The experimental investigation of gravitational waves is therefore a new window of astrophysical observation, combined with a wealth of exciting, otherwise inaccessible phenomena. Nevertheless, even 80 years after the birth of the general theory of relativity, no direct measurement has yet been achieved. The reason lies in the enormous smallness of the predicted effects. The size of the dimensionless perturbation H = | Hαβ | can e.g. be passed through for periodic sources in the already mentioned quadrupole approximation


is the part of the kinetic energy associated with the non-sphericity of the rotation and r the distance of the source from the earth. For merging neutron stars and stellar black holes, the order of magnitude applies

≈ M S. . So lies H in the range of 10 - 22 for the distance range of the Hubble length (r ≈ 3000 Mpc, 1 parsec (corresponds to the symbol Me) 3.26 light years) to 10 - 17 for the outer region of the Milky Way (r ≈ 20 kpc). Optimistic estimates show a rate of a few such events per year within a radius of r ≈ 200 Mpc, so when building a detector a sensitivity of H ≈ 1021-1022 can be achieved. For interferometer detectors (gravitational wave detectors) with a time-dependent difference between the two arm lengths of the interferometer of ΔL. = L.1L.2 the approximation applies H(t) = (ΔL., L.). Precision laser interferometry will allow a maximum resolution of Δ in the next few yearsL. ≈ 10 - 18 m, which corresponds to about a thousandth of an atomic nucleus! Together with the aforementioned requirement of H ≈ 1021-1022 for the sensitivity follows for the arm length L. = (ΔL., H) ≈ 1-

km. Several such detectors are under construction as major international projects.If the first direct signals of gravitational waves are registered with these detectors after the turn of the second millennium, as hoped, then this signals a new era of relativistic astrophysics and another triumph of Einstein's general theory of relativity.
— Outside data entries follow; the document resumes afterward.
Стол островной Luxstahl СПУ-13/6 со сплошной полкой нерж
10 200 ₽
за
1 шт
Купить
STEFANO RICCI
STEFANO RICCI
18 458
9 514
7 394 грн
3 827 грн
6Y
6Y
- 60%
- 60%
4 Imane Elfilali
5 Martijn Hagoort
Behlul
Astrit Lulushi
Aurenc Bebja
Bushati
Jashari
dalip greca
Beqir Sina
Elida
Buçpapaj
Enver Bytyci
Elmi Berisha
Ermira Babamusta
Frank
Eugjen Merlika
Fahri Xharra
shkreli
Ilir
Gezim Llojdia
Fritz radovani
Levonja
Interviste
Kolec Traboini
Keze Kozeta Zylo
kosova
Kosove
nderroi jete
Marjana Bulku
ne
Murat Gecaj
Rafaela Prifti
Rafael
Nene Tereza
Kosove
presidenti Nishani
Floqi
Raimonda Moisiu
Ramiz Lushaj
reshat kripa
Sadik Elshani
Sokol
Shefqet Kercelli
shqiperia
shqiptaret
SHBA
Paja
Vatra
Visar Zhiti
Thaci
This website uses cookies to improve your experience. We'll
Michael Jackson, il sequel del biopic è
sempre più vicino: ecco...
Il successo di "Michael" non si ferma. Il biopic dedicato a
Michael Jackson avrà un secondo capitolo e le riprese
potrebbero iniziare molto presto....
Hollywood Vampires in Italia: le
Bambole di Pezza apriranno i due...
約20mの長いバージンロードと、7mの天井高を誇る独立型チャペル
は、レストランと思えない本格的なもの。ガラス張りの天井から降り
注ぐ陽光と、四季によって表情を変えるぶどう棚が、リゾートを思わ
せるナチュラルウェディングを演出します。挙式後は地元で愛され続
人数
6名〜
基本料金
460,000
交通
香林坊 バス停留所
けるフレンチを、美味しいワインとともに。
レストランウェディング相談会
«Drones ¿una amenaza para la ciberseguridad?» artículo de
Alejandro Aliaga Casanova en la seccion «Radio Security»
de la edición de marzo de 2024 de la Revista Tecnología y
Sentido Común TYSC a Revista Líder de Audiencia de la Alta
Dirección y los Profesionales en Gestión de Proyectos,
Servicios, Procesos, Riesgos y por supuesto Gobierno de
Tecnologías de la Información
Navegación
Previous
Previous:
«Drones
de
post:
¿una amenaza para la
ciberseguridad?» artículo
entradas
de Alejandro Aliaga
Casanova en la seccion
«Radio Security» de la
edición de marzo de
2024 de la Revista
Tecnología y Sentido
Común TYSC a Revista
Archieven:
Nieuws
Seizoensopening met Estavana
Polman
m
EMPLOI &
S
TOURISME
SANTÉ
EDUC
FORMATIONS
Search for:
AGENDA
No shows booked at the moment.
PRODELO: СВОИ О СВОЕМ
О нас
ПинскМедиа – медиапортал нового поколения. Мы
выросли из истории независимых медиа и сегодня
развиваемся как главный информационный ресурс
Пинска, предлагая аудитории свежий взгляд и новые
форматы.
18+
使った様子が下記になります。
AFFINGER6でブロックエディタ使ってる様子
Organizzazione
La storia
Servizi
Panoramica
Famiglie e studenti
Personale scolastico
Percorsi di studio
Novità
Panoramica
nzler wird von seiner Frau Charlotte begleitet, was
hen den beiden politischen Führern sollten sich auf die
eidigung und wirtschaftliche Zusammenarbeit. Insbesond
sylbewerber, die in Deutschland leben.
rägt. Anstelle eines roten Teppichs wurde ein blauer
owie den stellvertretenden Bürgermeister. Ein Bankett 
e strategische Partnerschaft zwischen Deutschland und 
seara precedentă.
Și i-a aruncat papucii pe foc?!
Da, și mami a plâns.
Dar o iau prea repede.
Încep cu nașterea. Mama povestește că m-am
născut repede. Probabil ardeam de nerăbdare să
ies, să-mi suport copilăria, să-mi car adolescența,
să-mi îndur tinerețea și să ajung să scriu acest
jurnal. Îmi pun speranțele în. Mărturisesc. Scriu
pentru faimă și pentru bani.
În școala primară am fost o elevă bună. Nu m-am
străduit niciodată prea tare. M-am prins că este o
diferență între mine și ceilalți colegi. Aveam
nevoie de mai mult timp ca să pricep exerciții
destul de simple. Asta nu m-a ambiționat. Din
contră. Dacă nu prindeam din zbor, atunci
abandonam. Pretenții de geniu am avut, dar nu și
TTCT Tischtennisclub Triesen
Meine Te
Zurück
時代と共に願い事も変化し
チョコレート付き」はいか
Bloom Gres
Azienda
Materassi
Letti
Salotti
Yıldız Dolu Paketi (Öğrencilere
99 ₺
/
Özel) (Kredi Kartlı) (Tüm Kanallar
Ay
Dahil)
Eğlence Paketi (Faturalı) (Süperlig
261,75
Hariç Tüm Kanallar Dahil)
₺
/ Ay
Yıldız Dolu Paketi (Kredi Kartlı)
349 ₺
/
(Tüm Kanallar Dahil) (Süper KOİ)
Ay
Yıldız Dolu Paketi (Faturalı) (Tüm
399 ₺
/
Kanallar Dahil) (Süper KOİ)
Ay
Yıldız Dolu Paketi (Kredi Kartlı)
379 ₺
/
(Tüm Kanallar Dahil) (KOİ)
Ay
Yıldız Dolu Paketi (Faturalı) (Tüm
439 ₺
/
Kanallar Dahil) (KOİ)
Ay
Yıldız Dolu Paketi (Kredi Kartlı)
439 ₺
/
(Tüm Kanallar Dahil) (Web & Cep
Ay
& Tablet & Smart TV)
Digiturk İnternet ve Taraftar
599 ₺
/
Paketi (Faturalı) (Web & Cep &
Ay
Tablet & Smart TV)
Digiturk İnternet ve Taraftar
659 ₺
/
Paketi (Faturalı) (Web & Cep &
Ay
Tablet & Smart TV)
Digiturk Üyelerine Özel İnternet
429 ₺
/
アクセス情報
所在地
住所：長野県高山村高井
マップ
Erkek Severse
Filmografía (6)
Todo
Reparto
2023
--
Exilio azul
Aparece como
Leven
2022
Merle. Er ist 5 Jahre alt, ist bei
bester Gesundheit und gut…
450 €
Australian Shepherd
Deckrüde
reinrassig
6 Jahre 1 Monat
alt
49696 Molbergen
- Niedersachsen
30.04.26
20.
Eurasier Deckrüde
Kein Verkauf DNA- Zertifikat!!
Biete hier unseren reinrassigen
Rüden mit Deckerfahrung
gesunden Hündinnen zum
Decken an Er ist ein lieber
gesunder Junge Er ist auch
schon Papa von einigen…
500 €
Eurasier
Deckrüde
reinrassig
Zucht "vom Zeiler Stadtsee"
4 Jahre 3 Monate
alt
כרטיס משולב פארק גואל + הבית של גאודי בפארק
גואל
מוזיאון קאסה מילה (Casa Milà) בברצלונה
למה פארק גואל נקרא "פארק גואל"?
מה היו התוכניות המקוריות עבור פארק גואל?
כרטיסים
[1] A. Einstein: Basics of the theory of relativity, 6th edition, Vieweg, Braunschweig 1990.
[2] R. D'Inverno: Introduction to the theory of relativity, VCH, Weinheim 1995.
[3] I. Ciufolini and J.A. Wheeler: Gravitation and Inertia, Princeton University Press, Princeton 1995.
[4] R.U. Sexl and H.K. Urbantke: Gravitation and cosmology, Fourth edition, Spektrum Akademischer Verlag, Heidelberg 1995.
[5] E.W. Mielke: Sun, moon and ... black holes, Vieweg, Braunschweig 1997.

General relativity 1: Title page of a work by Albert Einstein and Marcel Grossmann on general relativity from 1913.

General theory of relativity 2: The star HDE 226868.

General relativity 3: Two-dimensional representation of the space-time solution of the Einstein equations near a double star that emits gravitational waves.

General relativity 4: The sky around the pulsar 1913 + 16. The cross marks an object that could possibly be the companion star of the pulsar. (Courtesy T. Tyson, Bell Laboratories.)